Write out every entry below exactly as it appears. Pictures do not belong in the copy.

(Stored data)
========================================================================
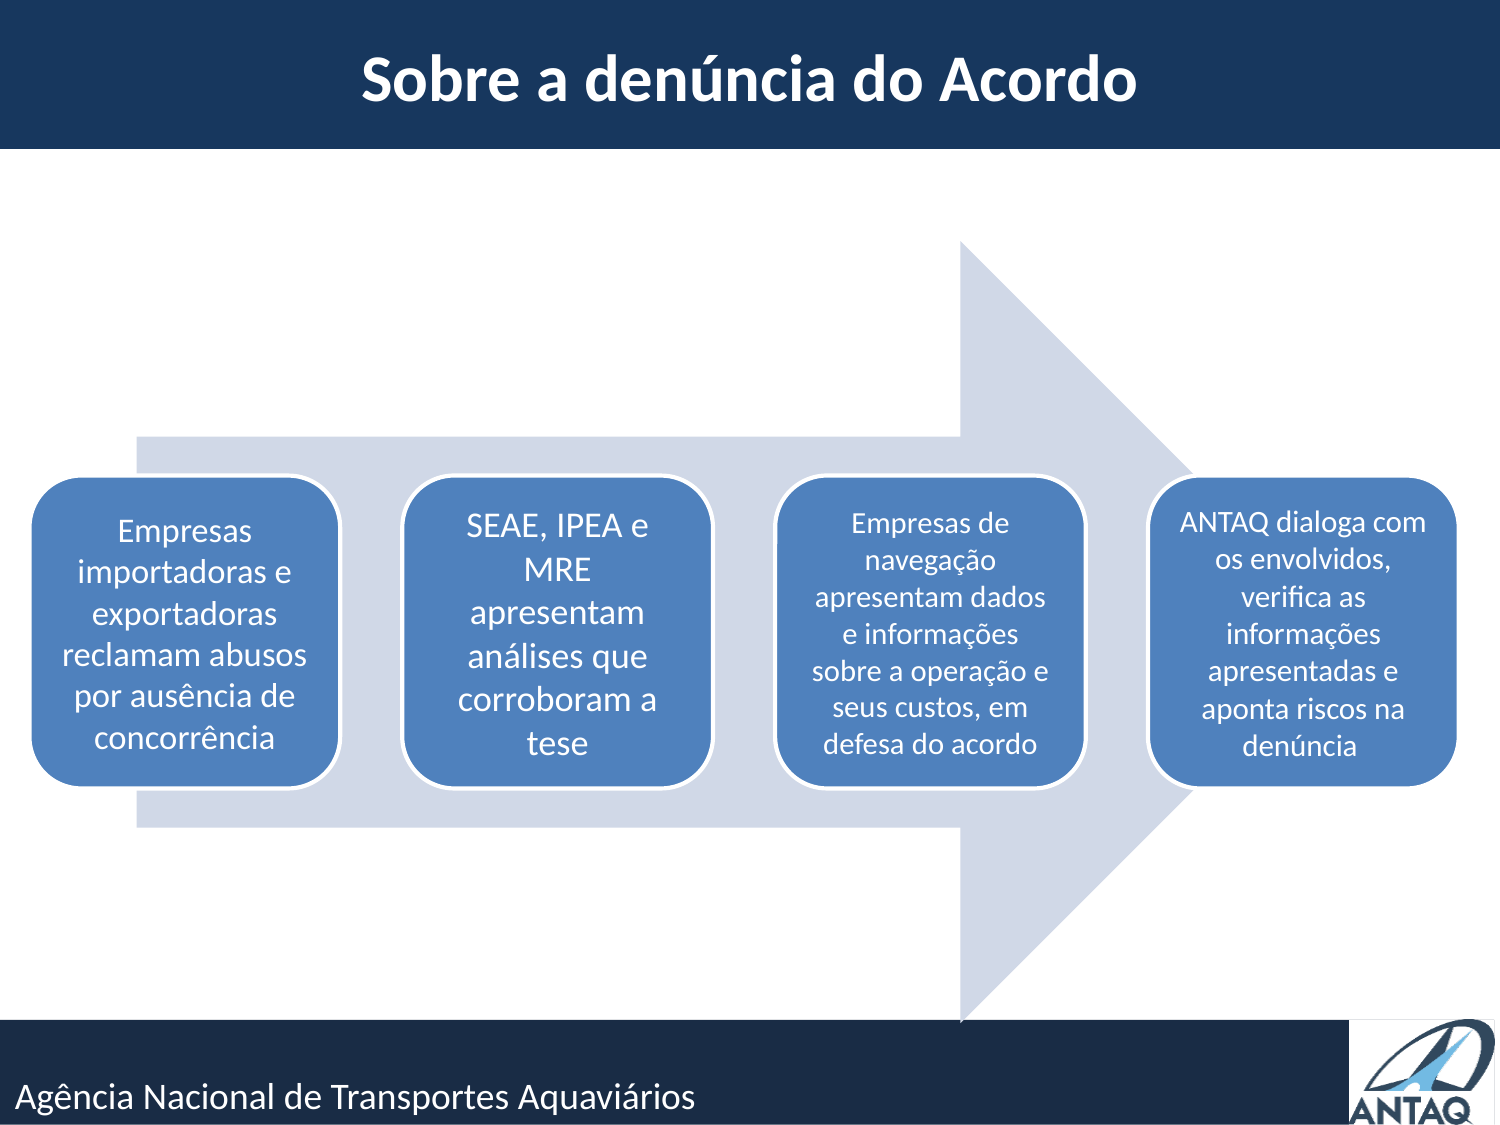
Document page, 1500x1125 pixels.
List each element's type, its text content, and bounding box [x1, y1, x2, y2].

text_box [29, 240, 1459, 1024]
picture [1348, 1019, 1495, 1125]
title Sobre a denúncia do Acordo [0, 0, 1500, 149]
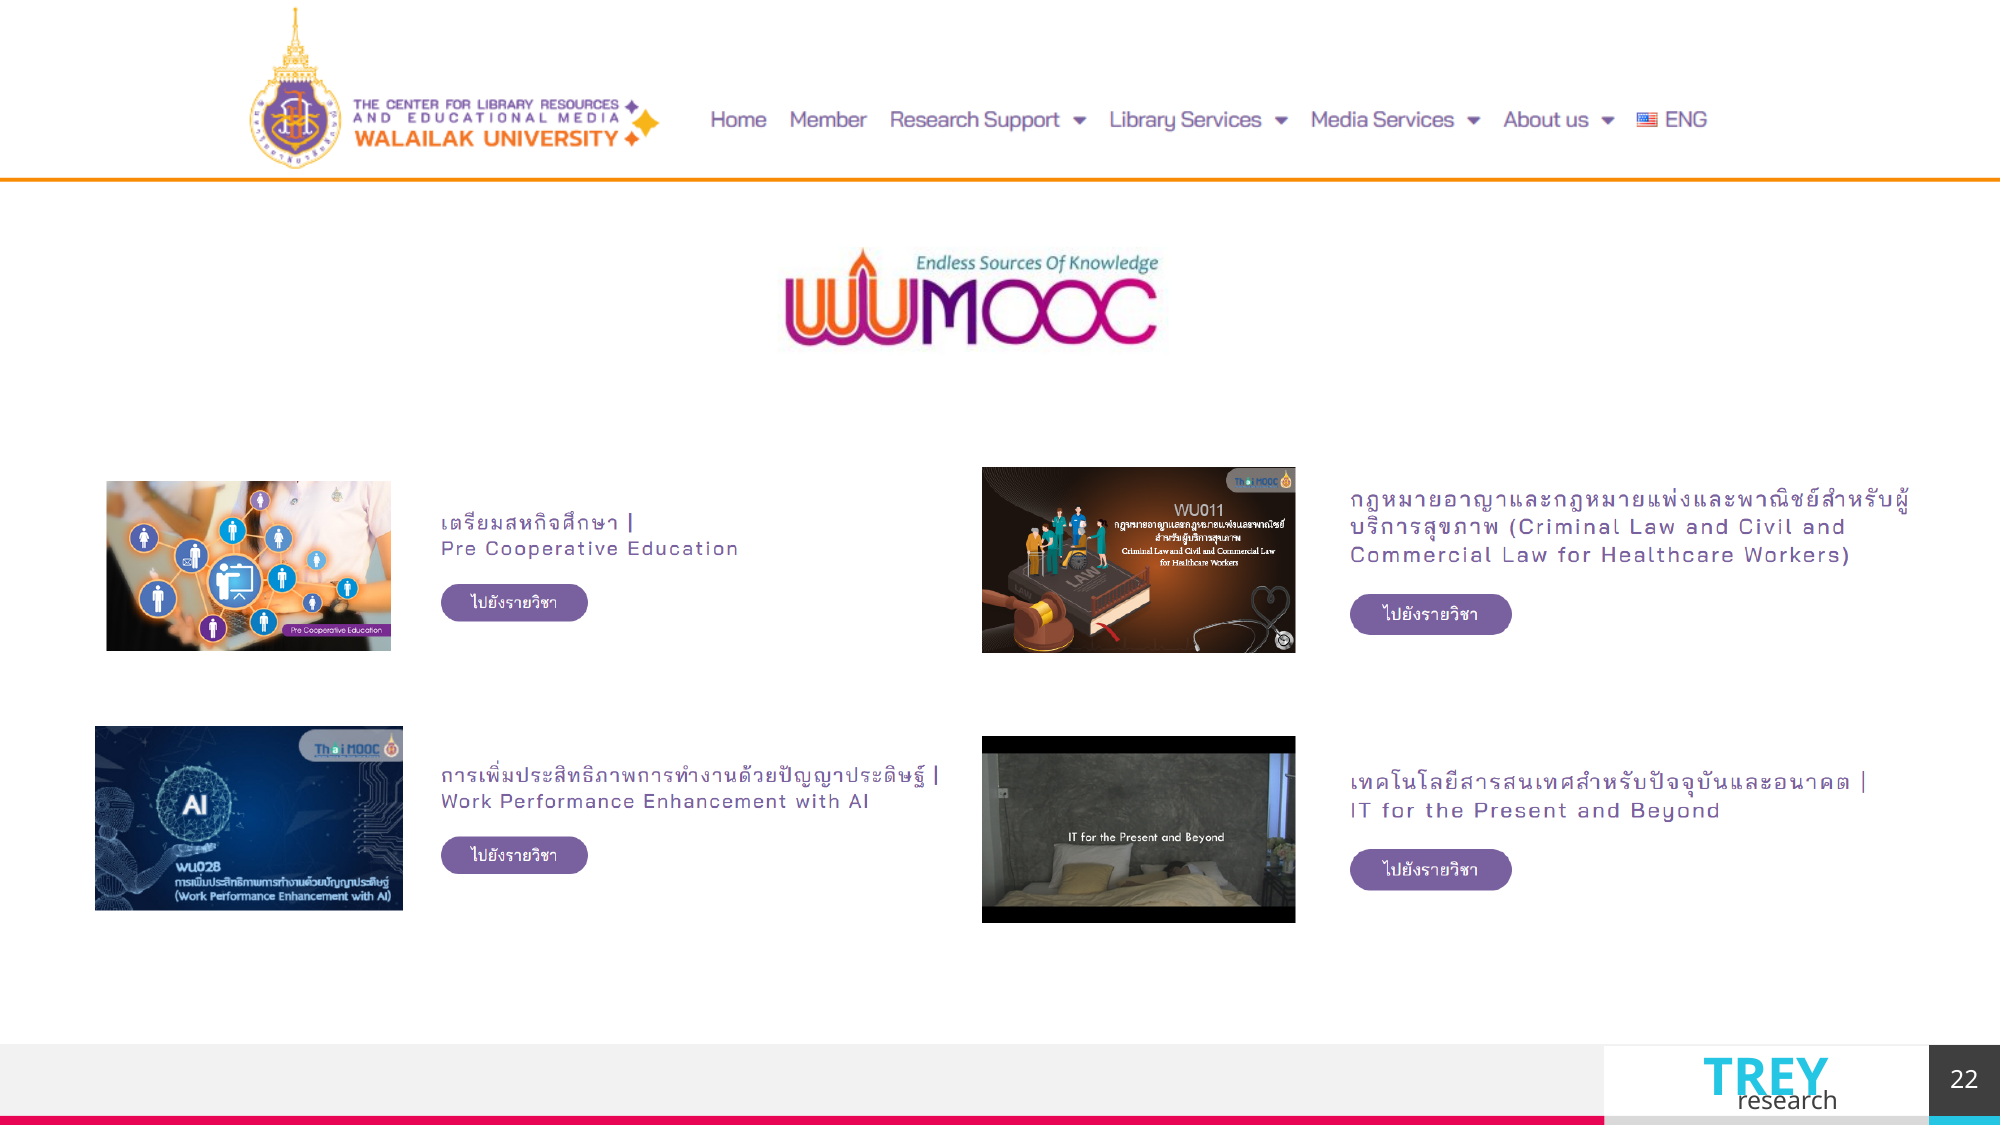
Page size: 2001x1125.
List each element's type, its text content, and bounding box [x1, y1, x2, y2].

picture [0, 0, 2000, 391]
picture [951, 434, 1965, 945]
picture [93, 471, 950, 945]
slide_number 22 [1929, 1045, 2000, 1116]
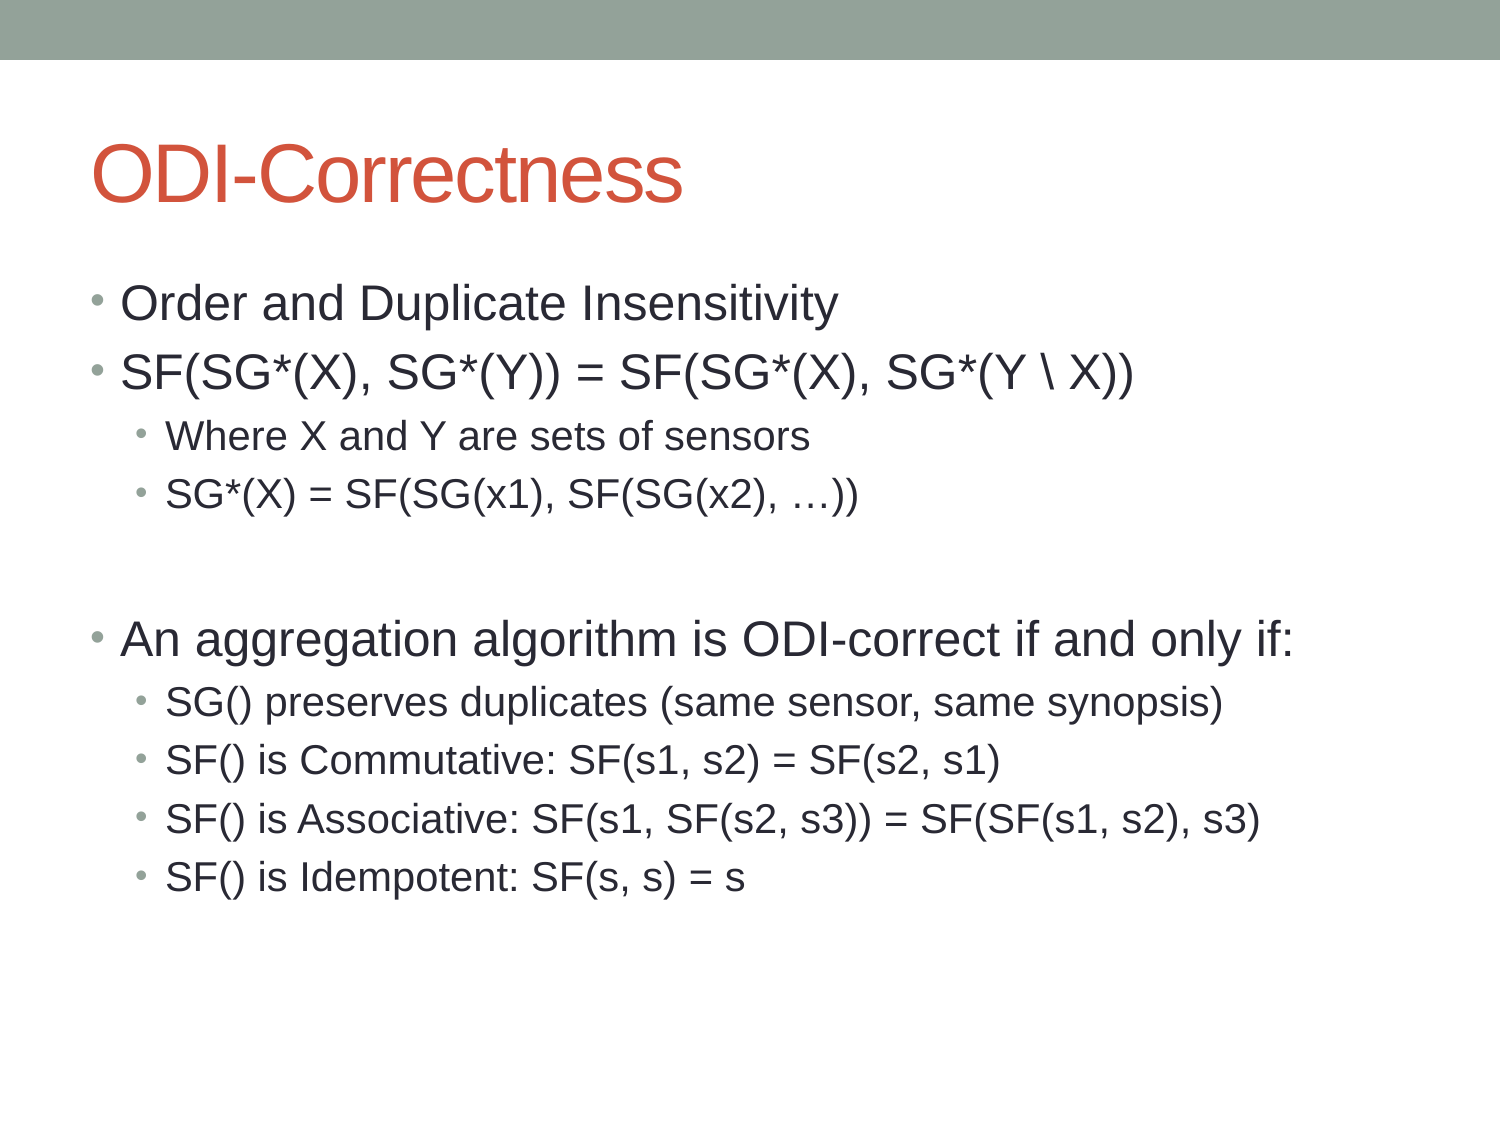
========================================================================
__Your response__
Document page, 1500x1125 pixels.
List each element's type, its text content, and bounding box [x1, y1, x2, y2].

text_box [29, 240, 1459, 1024]
picture [1348, 1019, 1495, 1125]
title Sobre a denúncia do Acordo [0, 0, 1500, 149]
Page size: 2001x1125.
List each element's type, its text content, and bounding box [x1, y1, x2, y2].

picture [0, 0, 2000, 391]
picture [951, 434, 1965, 945]
picture [93, 471, 950, 945]
slide_number 22 [1929, 1045, 2000, 1116]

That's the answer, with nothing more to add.